The fact that the Yugoslavian toads did not do so well, in terms of maximum tolerable salinity, as either Rumanian group of toads is not surprising when one considers that both Rumanian groups came from areas relatively close to salt environments. The Yugoslav toads have probably not been less than several hundred miles from sea water in many thousands of years. What is very surprising, however, is that they showed any particular abilities in this regard.
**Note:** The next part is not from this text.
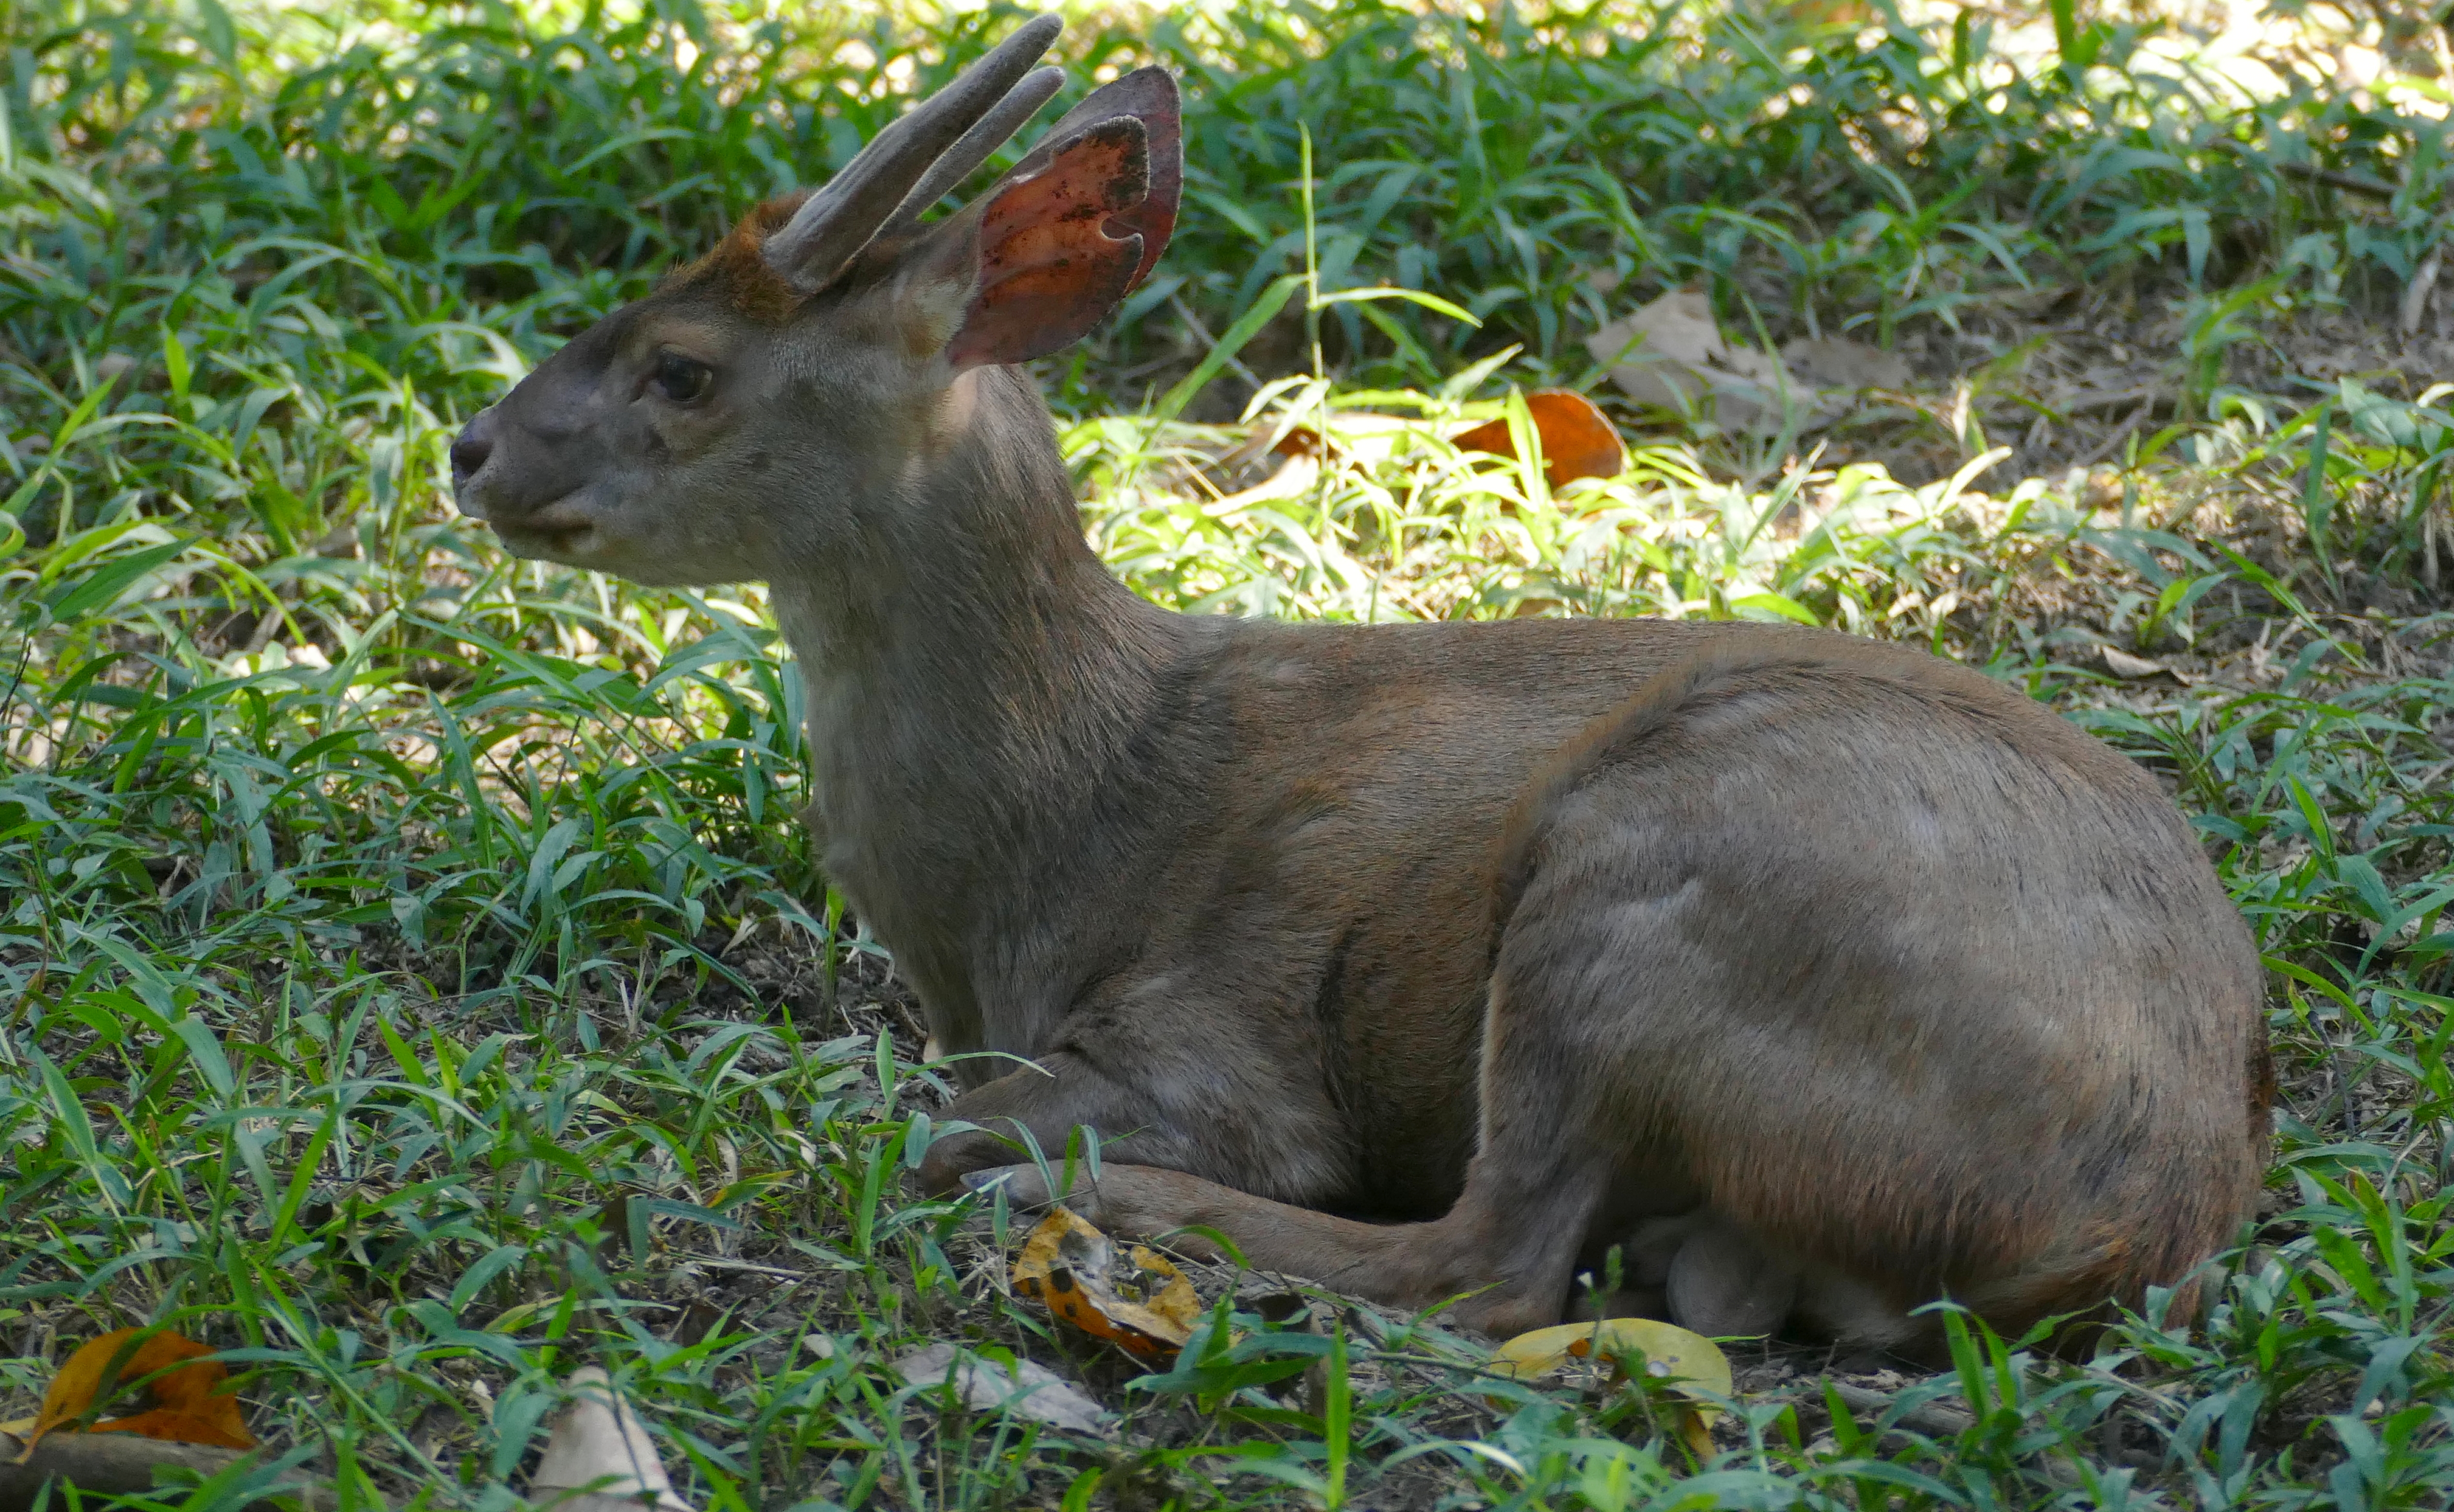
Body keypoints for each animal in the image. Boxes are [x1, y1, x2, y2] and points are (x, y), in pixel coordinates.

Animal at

B. viridis is probably a very old species of toad, if breadth of distribution is any measure of species age. It occurs from western Europe to central Asia in a broad area bounded by the latitudes of southern Scandinavia on the north and North Africa on the south (Kauri, 1948). Amphibians are not noted for their dispersal abilities, hence it seems probable that areas more or less toward the middle of this distribution have been populated by resident groups of green toads for a long time. We presently know nothing of how much gene flow there is between adjacent populations of this form, or of mutation rates in genic loci controlling characteristics such as osmoregulatory mechanisms. However, it seems quite unusual that the mechanisms permitting toleration of salinities almost twice as high as those fatal to virtually all other amphibia should still exist in freshwater populations. It is possible that greater salinity tolerance may be correlated with increased tolerance for desiccation (B. viridis usually lives in quite dry areas), but I know of no demonstration of such a correlation in any amphibian.

These studies have been supported by a research grant from the National Science Foundation (G8802) and a fellowship from the John Simon Guggenheim Memorial Foundation.

The hospitality, aid and advice of many people have made this work possible. I thank them all, particularly Drs P. Dohrn, P. Tardent and F. Ghiretti, Stazione Zoológica, Naples, Italy ; Dr H. Löffler, Zoological Institute, The University, Vienna, Austria; and Dr H. Ussing, Institute of Biological Chemistry, Copenhagen, Denmark. Gordon Engel furnished valuable technical assistance.